Know what you can build – If you paid a certain price thinking you can build a three storey house but the zoning/permitting has a height limit of equivalent of two stories means that you really just overpaid for the land.
Contamination and flooding risks – Doing your due diligence to understand the history of the land. This is to make sure it wasn’t a rubbish tip or a dumping ground for wastes. Risks such as flood zone should be check if the land lot is located next water.
Buying land with utilities connection – This is more applicable to newly released land or greenfield development. Whilst some land look cheap, once the cost of connecting utilities such as electricity, water or sewerage can really add up. Therefore for a true apples to apples comparison amongst the option is to include the all the cost are included to make the land usable.

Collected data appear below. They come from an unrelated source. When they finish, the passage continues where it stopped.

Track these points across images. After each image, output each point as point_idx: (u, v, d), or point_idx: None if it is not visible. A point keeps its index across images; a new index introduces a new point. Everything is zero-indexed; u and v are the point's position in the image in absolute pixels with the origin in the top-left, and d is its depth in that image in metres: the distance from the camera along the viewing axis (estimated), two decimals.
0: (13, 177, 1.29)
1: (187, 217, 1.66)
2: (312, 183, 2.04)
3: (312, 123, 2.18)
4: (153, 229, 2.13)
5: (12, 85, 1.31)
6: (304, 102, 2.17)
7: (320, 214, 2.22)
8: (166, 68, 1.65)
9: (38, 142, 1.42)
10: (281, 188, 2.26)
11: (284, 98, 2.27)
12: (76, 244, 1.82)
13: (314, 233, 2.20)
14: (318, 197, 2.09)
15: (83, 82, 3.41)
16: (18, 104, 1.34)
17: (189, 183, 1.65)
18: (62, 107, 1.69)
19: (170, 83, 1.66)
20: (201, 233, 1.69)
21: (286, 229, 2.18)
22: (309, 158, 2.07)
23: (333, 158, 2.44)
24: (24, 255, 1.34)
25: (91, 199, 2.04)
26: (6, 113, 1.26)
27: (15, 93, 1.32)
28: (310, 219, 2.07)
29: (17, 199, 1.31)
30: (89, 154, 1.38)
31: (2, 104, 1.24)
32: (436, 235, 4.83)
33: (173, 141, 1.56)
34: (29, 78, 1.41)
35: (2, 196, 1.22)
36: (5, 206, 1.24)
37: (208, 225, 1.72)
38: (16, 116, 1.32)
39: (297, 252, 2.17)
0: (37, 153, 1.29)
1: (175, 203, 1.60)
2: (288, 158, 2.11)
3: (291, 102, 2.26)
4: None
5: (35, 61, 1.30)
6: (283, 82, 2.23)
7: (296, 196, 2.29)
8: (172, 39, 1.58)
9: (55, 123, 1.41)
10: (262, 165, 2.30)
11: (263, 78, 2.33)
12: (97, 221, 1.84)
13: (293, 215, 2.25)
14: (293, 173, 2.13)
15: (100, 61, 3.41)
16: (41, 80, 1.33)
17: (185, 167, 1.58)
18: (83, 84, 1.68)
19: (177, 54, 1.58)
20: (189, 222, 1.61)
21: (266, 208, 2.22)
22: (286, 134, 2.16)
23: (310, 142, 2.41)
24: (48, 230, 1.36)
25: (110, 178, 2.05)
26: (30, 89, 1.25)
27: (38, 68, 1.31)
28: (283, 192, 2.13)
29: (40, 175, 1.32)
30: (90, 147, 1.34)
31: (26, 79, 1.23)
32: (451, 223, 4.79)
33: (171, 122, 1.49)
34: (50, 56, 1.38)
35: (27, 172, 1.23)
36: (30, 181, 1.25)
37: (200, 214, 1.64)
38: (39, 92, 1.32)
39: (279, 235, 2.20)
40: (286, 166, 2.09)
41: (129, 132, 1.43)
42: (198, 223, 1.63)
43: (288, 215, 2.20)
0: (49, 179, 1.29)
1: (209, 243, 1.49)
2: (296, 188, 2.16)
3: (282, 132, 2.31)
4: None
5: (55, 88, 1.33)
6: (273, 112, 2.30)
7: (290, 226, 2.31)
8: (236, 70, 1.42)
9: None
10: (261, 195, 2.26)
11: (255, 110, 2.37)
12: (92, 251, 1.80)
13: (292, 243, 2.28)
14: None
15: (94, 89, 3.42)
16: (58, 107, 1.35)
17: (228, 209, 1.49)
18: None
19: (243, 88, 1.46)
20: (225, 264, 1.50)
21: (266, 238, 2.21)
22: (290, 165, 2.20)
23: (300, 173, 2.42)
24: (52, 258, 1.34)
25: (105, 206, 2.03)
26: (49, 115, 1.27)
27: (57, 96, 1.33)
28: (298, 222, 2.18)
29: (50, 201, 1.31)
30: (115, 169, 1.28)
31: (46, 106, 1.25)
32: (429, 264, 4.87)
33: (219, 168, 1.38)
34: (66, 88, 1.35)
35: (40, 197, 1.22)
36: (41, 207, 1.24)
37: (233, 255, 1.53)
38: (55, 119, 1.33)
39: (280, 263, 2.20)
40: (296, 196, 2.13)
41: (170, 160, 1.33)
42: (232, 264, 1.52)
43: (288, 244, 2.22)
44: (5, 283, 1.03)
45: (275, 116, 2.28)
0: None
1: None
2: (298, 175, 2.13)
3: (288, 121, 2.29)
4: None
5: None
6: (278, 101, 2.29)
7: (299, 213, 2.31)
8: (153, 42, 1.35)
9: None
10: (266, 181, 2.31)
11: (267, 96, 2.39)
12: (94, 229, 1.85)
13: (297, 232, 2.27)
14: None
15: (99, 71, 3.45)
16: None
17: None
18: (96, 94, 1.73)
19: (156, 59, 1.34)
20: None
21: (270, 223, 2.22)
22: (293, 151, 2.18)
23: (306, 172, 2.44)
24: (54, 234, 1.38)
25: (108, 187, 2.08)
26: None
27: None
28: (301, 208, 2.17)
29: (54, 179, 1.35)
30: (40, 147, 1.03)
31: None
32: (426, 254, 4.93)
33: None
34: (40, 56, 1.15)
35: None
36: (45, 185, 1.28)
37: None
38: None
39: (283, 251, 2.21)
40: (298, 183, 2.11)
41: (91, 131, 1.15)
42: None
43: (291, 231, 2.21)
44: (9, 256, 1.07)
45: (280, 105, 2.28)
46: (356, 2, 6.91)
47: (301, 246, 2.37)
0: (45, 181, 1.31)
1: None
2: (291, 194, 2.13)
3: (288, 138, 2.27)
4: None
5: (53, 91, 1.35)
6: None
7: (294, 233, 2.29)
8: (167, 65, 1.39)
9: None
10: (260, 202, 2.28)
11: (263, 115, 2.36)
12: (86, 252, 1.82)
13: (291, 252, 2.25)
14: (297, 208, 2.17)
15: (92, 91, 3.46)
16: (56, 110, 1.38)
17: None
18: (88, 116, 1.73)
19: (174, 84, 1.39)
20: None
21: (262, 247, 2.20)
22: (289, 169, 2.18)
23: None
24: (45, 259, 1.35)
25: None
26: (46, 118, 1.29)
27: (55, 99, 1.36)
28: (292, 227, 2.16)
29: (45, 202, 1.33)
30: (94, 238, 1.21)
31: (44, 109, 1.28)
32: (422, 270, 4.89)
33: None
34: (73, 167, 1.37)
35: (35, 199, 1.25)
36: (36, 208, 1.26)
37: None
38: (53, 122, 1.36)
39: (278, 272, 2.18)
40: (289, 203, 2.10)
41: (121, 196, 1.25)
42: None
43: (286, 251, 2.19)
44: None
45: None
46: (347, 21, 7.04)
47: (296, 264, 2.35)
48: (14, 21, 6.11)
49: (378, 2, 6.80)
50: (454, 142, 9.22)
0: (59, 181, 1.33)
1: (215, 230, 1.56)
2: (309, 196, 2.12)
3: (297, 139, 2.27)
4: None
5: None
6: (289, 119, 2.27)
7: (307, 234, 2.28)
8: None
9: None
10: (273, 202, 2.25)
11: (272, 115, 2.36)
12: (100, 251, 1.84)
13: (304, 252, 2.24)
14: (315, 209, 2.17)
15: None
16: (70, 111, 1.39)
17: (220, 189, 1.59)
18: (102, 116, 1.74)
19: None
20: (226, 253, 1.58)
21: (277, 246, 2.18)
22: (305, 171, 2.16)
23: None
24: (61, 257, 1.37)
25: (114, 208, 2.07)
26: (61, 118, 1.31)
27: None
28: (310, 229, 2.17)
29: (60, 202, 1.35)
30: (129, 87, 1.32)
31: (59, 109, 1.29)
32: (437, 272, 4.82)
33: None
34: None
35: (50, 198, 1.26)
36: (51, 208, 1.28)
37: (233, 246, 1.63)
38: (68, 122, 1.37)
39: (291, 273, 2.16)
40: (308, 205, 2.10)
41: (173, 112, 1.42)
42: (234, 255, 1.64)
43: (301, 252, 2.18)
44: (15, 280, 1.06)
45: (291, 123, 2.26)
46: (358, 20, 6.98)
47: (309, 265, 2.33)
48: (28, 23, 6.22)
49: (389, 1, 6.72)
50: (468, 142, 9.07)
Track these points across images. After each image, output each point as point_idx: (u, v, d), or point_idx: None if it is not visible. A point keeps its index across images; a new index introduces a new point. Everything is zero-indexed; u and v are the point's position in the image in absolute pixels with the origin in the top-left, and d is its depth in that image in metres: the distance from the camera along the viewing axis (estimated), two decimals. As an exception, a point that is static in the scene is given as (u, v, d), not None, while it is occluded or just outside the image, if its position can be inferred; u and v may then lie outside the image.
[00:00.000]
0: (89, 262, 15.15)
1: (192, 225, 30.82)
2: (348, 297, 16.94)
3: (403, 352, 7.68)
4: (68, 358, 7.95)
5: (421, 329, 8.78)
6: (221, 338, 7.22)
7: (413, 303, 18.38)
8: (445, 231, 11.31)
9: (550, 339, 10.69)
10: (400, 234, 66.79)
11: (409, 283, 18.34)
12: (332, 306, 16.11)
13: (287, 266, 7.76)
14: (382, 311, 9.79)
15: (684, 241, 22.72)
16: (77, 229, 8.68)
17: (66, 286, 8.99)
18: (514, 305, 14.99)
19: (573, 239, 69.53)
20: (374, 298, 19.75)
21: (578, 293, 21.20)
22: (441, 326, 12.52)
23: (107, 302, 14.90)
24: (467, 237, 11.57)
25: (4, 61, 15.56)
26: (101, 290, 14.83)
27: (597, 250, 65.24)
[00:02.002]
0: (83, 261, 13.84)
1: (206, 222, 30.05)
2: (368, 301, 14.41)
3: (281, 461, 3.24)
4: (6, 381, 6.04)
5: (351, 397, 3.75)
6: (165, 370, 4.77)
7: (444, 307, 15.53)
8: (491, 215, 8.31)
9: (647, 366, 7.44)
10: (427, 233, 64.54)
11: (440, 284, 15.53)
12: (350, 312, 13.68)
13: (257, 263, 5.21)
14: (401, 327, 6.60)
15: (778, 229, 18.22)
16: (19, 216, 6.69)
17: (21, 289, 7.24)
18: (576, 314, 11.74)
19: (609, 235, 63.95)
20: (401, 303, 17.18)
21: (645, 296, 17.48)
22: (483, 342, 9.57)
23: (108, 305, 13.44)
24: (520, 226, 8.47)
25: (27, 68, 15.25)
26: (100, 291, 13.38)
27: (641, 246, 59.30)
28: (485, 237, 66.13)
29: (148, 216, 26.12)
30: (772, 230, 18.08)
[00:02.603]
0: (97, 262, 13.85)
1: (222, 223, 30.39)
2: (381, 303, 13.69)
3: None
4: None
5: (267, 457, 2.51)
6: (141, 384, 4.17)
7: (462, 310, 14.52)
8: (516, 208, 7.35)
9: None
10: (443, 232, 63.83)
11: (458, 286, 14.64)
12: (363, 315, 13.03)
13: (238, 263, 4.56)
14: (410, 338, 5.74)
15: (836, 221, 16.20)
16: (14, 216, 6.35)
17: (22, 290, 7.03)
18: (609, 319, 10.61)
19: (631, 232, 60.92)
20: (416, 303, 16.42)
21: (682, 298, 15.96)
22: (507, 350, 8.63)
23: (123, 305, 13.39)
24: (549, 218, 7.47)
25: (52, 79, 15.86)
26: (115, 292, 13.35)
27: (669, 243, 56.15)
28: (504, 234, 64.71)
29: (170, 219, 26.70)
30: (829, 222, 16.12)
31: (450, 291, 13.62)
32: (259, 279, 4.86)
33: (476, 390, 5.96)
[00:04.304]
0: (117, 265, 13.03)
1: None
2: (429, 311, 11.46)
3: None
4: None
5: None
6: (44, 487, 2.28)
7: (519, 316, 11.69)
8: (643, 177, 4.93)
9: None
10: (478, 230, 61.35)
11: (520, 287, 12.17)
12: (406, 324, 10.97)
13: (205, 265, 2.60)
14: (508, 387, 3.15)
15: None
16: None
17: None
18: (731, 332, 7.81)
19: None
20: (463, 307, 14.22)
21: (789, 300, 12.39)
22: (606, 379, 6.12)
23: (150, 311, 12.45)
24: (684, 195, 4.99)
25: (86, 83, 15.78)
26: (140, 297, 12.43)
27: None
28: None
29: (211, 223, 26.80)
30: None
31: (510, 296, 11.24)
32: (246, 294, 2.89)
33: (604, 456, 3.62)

The right shape and limit slopes – sometimes odd shaped land can be cheaper and for a good reason. Odd shapes or sloped land are more expensive to build on so the price is taking into account the difficulty or risks of building the land.
The common theme from the points above is obvious, the long term return from land is the capital value gain. This means that the best outcome is to have the maximum among of points potential buyers want or pool of buyers. This means sometimes it makes sense to pay premium upfront if it ticks the all of the boxes above as the premium is likely to remain when you look to sell the land.
Know your exit strategy
One of the most famous adages in investing is that an investment is just a trade gone bad. So it is important to have a plan of what to do or a strategy at the onset as changing strategy after buying can be expensive.
1. Is it buying for speculation? either holding it in the short as a quick flip or long term investment in your portfolio.
2. To build a home and there is possibility of additional development profit
3. Create a rental property to hold
Risks of Invest in land
Negative Carry Asset
One of the most obvious outcome from holding vacant land is that it is a negative carry asset. This means that for the duration of when you own the land, the cost of owning the land outweighs any rent you would’ve earned.
There are minimal revenues sources aside from the minimal parking rent (even if any) to offset typical costs of owning land, such as land tax, interest and any costs managing the property. Contrary to popular belief, land owners should still carry landlord liability coverage in the event someone have an “accident” on your land.
Don’t be tempted investing in agricultural land
I know it is tempting to take the offer in the ads for rural land for sale under $100 000 because rural land is always so cheap. But did you know for some regions of US rural land hasn’t gone anywhere in years?
See the point above in regards to depopulation regions and the impact on capital values.
Avoid property marketers
Once you decide to buy land directly for your investment portfolio I would highly advise to do your own research in finding the right piece of land rather than relying on property marketers as their business is selling property to you rather than long term value creation.
Just remember their interest are not aligned with you and it is commonly known that in some instances they are looking to offload useless pieces which they acquired on the cheap to you. As they say the lands these marketers are pushing trading sardines and not for eating.